Utilizing its proprietary DNA technology to write synthetic libraries, Twist Biopharma provides antibody discovery and optimization solutions for the biotechnology industry, based on a strategy of combining highly diverse synthetic naïve antibody phage display libraries with an end-to-end digitalization workflow that allows us to identify leads against difficult-to-drug targets in high-throughput. Here, we present a panel of high affinity anti-SARS-CoV-2 S1 and anti-ACE2 antibodies we have identified that may have both therapeutic and/or diagnostic applications.

The blood-brain barrier (BBB) severely limits the number of antibodies that reaches the brain, impeding the development of immunotherapy. We have developed a transporter for antibodies, which increases the brain uptake 80 times and enables novel treatment strategies.

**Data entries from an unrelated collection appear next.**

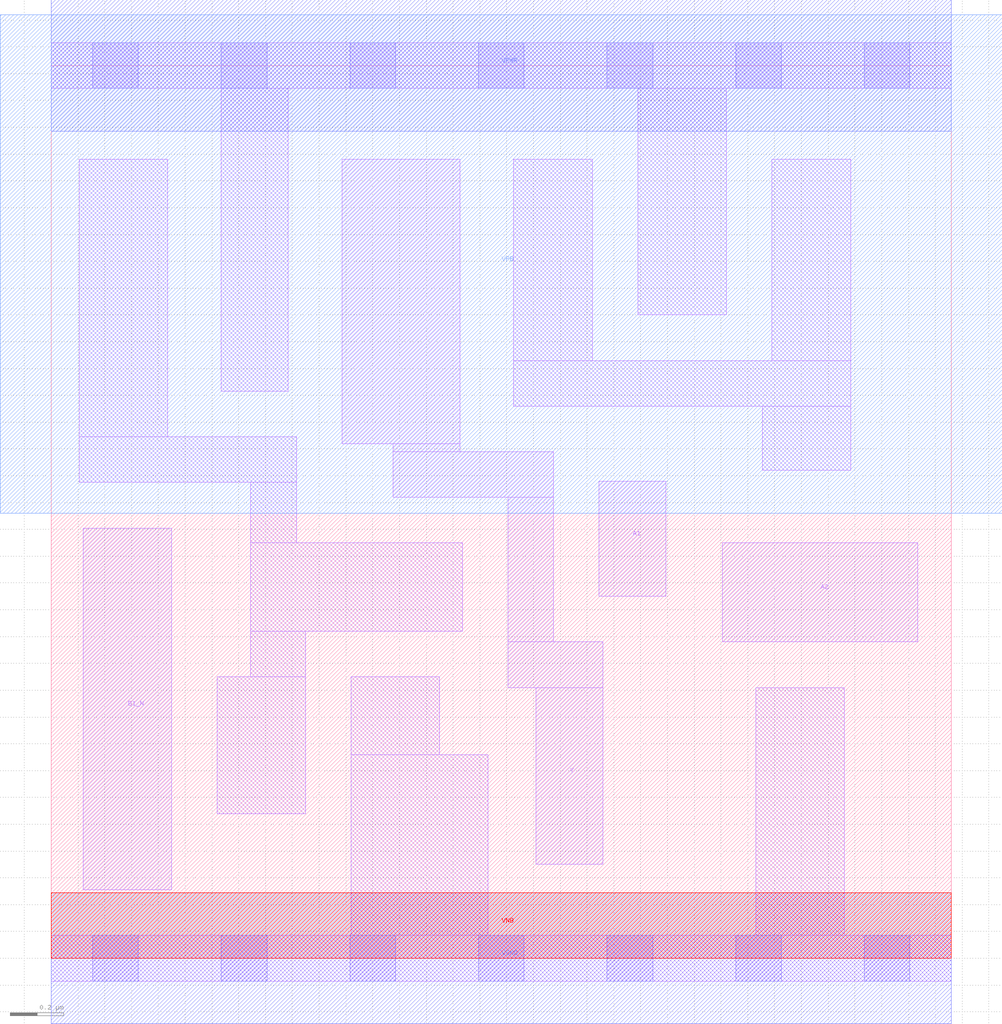
<source format=lef>
# Copyright 2020 The SkyWater PDK Authors
#
# Licensed under the Apache License, Version 2.0 (the "License");
# you may not use this file except in compliance with the License.
# You may obtain a copy of the License at
#
#     https://www.apache.org/licenses/LICENSE-2.0
#
# Unless required by applicable law or agreed to in writing, software
# distributed under the License is distributed on an "AS IS" BASIS,
# WITHOUT WARRANTIES OR CONDITIONS OF ANY KIND, either express or implied.
# See the License for the specific language governing permissions and
# limitations under the License.
#
# SPDX-License-Identifier: Apache-2.0

VERSION 5.7 ;
  NOWIREEXTENSIONATPIN ON ;
  DIVIDERCHAR "/" ;
  BUSBITCHARS "[]" ;
MACRO sky130_fd_sc_hs__a21boi_1
  CLASS CORE ;
  FOREIGN sky130_fd_sc_hs__a21boi_1 ;
  ORIGIN  0.000000  0.000000 ;
  SIZE  3.360000 BY  3.330000 ;
  SYMMETRY X Y ;
  SITE unit ;
  PIN A1
    ANTENNAGATEAREA  0.279000 ;
    DIRECTION INPUT ;
    USE SIGNAL ;
    PORT
      LAYER li1 ;
        RECT 2.045000 1.350000 2.295000 1.780000 ;
    END
  END A1
  PIN A2
    ANTENNAGATEAREA  0.279000 ;
    DIRECTION INPUT ;
    USE SIGNAL ;
    PORT
      LAYER li1 ;
        RECT 2.505000 1.180000 3.235000 1.550000 ;
    END
  END A2
  PIN B1_N
    ANTENNAGATEAREA  0.208500 ;
    DIRECTION INPUT ;
    USE SIGNAL ;
    PORT
      LAYER li1 ;
        RECT 0.120000 0.255000 0.450000 1.605000 ;
    END
  END B1_N
  PIN Y
    ANTENNADIFFAREA  0.515200 ;
    DIRECTION OUTPUT ;
    USE SIGNAL ;
    PORT
      LAYER li1 ;
        RECT 1.085000 1.920000 1.525000 2.980000 ;
        RECT 1.275000 1.720000 1.875000 1.890000 ;
        RECT 1.275000 1.890000 1.525000 1.920000 ;
        RECT 1.705000 1.010000 2.060000 1.180000 ;
        RECT 1.705000 1.180000 1.875000 1.720000 ;
        RECT 1.810000 0.350000 2.060000 1.010000 ;
    END
  END Y
  PIN VGND
    DIRECTION INOUT ;
    USE GROUND ;
    PORT
      LAYER met1 ;
        RECT 0.000000 -0.245000 3.360000 0.245000 ;
    END
  END VGND
  PIN VNB
    DIRECTION INOUT ;
    USE GROUND ;
    PORT
      LAYER pwell ;
        RECT 0.000000 0.000000 3.360000 0.245000 ;
    END
  END VNB
  PIN VPB
    DIRECTION INOUT ;
    USE POWER ;
    PORT
      LAYER nwell ;
        RECT -0.190000 1.660000 3.550000 3.520000 ;
    END
  END VPB
  PIN VPWR
    DIRECTION INOUT ;
    USE POWER ;
    PORT
      LAYER met1 ;
        RECT 0.000000 3.085000 3.360000 3.575000 ;
    END
  END VPWR
  OBS
    LAYER li1 ;
      RECT 0.000000 -0.085000 3.360000 0.085000 ;
      RECT 0.000000  3.245000 3.360000 3.415000 ;
      RECT 0.105000  1.775000 0.915000 1.945000 ;
      RECT 0.105000  1.945000 0.435000 2.980000 ;
      RECT 0.620000  0.540000 0.950000 1.050000 ;
      RECT 0.635000  2.115000 0.885000 3.245000 ;
      RECT 0.745000  1.050000 0.950000 1.220000 ;
      RECT 0.745000  1.220000 1.535000 1.550000 ;
      RECT 0.745000  1.550000 0.915000 1.775000 ;
      RECT 1.120000  0.085000 1.630000 0.760000 ;
      RECT 1.120000  0.760000 1.450000 1.050000 ;
      RECT 1.725000  2.060000 2.985000 2.230000 ;
      RECT 1.725000  2.230000 2.020000 2.980000 ;
      RECT 2.190000  2.400000 2.520000 3.245000 ;
      RECT 2.630000  0.085000 2.960000 1.010000 ;
      RECT 2.655000  1.820000 2.985000 2.060000 ;
      RECT 2.690000  2.230000 2.985000 2.980000 ;
    LAYER mcon ;
      RECT 0.155000 -0.085000 0.325000 0.085000 ;
      RECT 0.155000  3.245000 0.325000 3.415000 ;
      RECT 0.635000 -0.085000 0.805000 0.085000 ;
      RECT 0.635000  3.245000 0.805000 3.415000 ;
      RECT 1.115000 -0.085000 1.285000 0.085000 ;
      RECT 1.115000  3.245000 1.285000 3.415000 ;
      RECT 1.595000 -0.085000 1.765000 0.085000 ;
      RECT 1.595000  3.245000 1.765000 3.415000 ;
      RECT 2.075000 -0.085000 2.245000 0.085000 ;
      RECT 2.075000  3.245000 2.245000 3.415000 ;
      RECT 2.555000 -0.085000 2.725000 0.085000 ;
      RECT 2.555000  3.245000 2.725000 3.415000 ;
      RECT 3.035000 -0.085000 3.205000 0.085000 ;
      RECT 3.035000  3.245000 3.205000 3.415000 ;
  END
END sky130_fd_sc_hs__a21boi_1
END LIBRARY

</source>
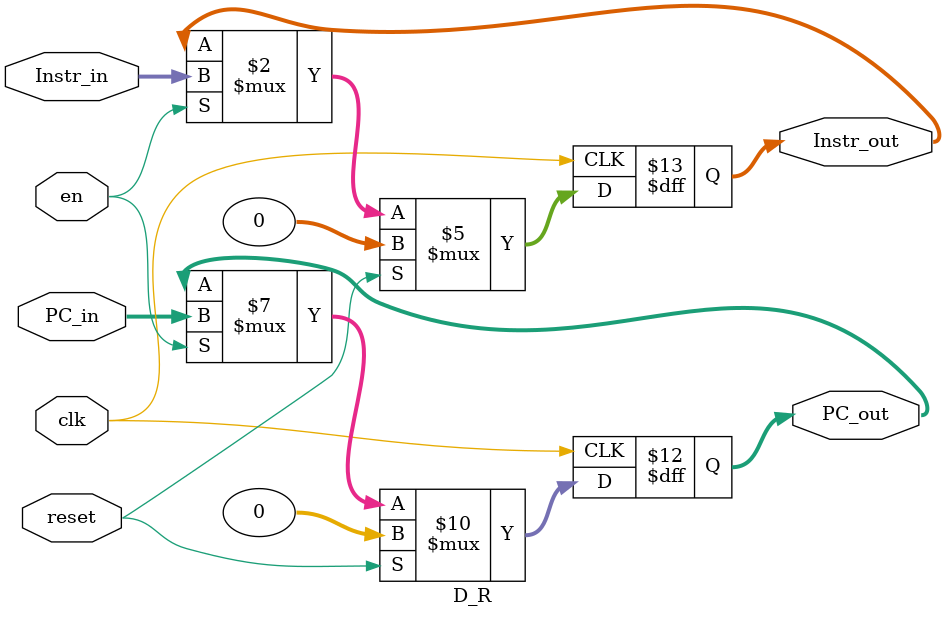
<source format=v>
`timescale 1ns / 1ps
module D_R(
    input [31:0] PC_in,
    input [31:0] Instr_in,
	 input reset,
    input clk,
	 input en,
    output reg[31:0] PC_out,
    output reg[31:0] Instr_out
    );

	always@(posedge clk) begin
		if(reset) begin
			PC_out<=0;
			Instr_out<=0;
		end
		else if(en) begin
			PC_out<=PC_in;
			Instr_out<=Instr_in;
		end
	end

endmodule

</source>
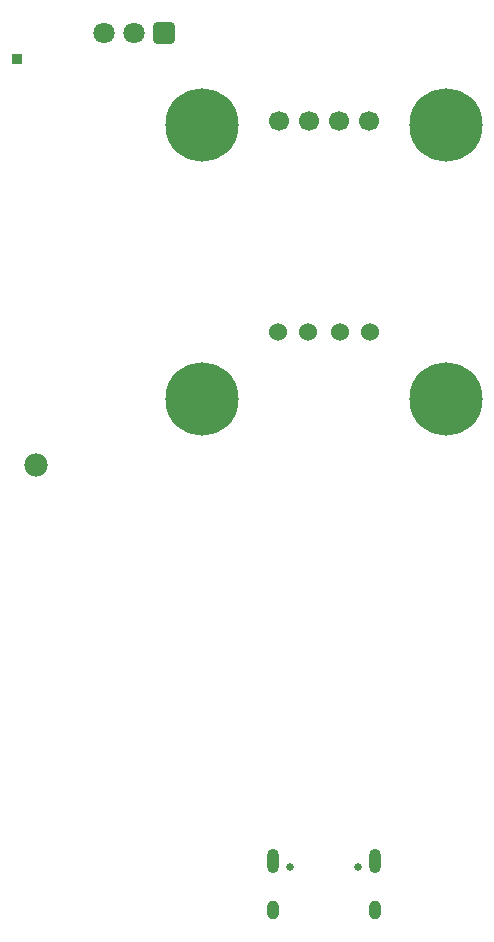
<source format=gbr>
G04 #@! TF.GenerationSoftware,KiCad,Pcbnew,6.0.11-2627ca5db0~126~ubuntu20.04.1*
G04 #@! TF.CreationDate,2023-07-03T19:04:25-05:00*
G04 #@! TF.ProjectId,iot-badge-433,696f742d-6261-4646-9765-2d3433332e6b,rev?*
G04 #@! TF.SameCoordinates,Original*
G04 #@! TF.FileFunction,Soldermask,Bot*
G04 #@! TF.FilePolarity,Negative*
%FSLAX46Y46*%
G04 Gerber Fmt 4.6, Leading zero omitted, Abs format (unit mm)*
G04 Created by KiCad (PCBNEW 6.0.11-2627ca5db0~126~ubuntu20.04.1) date 2023-07-03 19:04:25*
%MOMM*%
%LPD*%
G01*
G04 APERTURE LIST*
G04 Aperture macros list*
%AMRoundRect*
0 Rectangle with rounded corners*
0 $1 Rounding radius*
0 $2 $3 $4 $5 $6 $7 $8 $9 X,Y pos of 4 corners*
0 Add a 4 corners polygon primitive as box body*
4,1,4,$2,$3,$4,$5,$6,$7,$8,$9,$2,$3,0*
0 Add four circle primitives for the rounded corners*
1,1,$1+$1,$2,$3*
1,1,$1+$1,$4,$5*
1,1,$1+$1,$6,$7*
1,1,$1+$1,$8,$9*
0 Add four rect primitives between the rounded corners*
20,1,$1+$1,$2,$3,$4,$5,0*
20,1,$1+$1,$4,$5,$6,$7,0*
20,1,$1+$1,$6,$7,$8,$9,0*
20,1,$1+$1,$8,$9,$2,$3,0*%
G04 Aperture macros list end*
%ADD10C,1.980000*%
%ADD11C,0.650000*%
%ADD12O,1.000000X2.100000*%
%ADD13O,1.000000X1.600000*%
%ADD14C,6.200000*%
%ADD15C,1.700000*%
%ADD16C,1.524000*%
%ADD17RoundRect,0.248400X0.651600X0.651600X-0.651600X0.651600X-0.651600X-0.651600X0.651600X-0.651600X0*%
%ADD18C,1.800000*%
%ADD19R,0.850000X0.850000*%
G04 APERTURE END LIST*
D10*
X110650000Y-109200000D03*
D11*
X137890000Y-143196000D03*
X132110000Y-143196000D03*
D12*
X130680000Y-142666000D03*
D13*
X139320000Y-146846000D03*
X130680000Y-146846000D03*
D12*
X139320000Y-142666000D03*
D14*
X145350000Y-103548000D03*
X145350000Y-80348000D03*
X124650000Y-80348000D03*
X124650000Y-103548000D03*
D15*
X131190000Y-79998000D03*
X133730000Y-79998000D03*
X136270000Y-79998000D03*
X138810000Y-79998000D03*
D16*
X131137000Y-97898000D03*
X133677000Y-97898000D03*
X136323000Y-97898000D03*
X138863000Y-97898000D03*
D17*
X121500000Y-72600000D03*
D18*
X118960000Y-72600000D03*
X116420000Y-72600000D03*
D19*
X109000000Y-74800000D03*
M02*

</source>
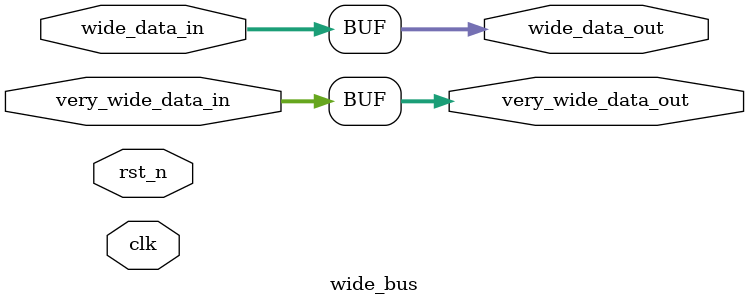
<source format=sv>
module wide_bus (
    input  logic          clk,
    input  logic          rst_n,
    input  logic [255:0]  wide_data_in,
    input  logic [1023:0] very_wide_data_in,
    output logic [255:0]  wide_data_out,
    output logic [1023:0] very_wide_data_out
);
    assign wide_data_out = wide_data_in;
    assign very_wide_data_out = very_wide_data_in;
endmodule

</source>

Here I illustrate this by showing data from a treatment study where we have managed to decrease amyloid amounts in the brain of mice with Alzheimer's disease. 

Effective delivery of protein therapeutics to the central nervous system (CNS) has been greatly restricted by the blood-brain barrier (BBB). We have developed a transport vehicle (TV) by engineering the Fc fragment to exploit receptor-mediated transcytosis by binding to a highly expressed BBB cell target. The TV platform significantly improves CNS uptake of peripherally administered protein therapeutics and results in sustained pharmacodynamic responses in both mice and non-human primates.

The structure of N-glycans is important in QC of antibody drugs. In 2018, we launched TSKgel FcR-IIIA-NPR with a modified FcgRIIIa ligand as HPLC column for rapid analysis of antibodies. A preparative column for more detailed analysis will be launched soon. Characteristics and applications of these products will be introduced.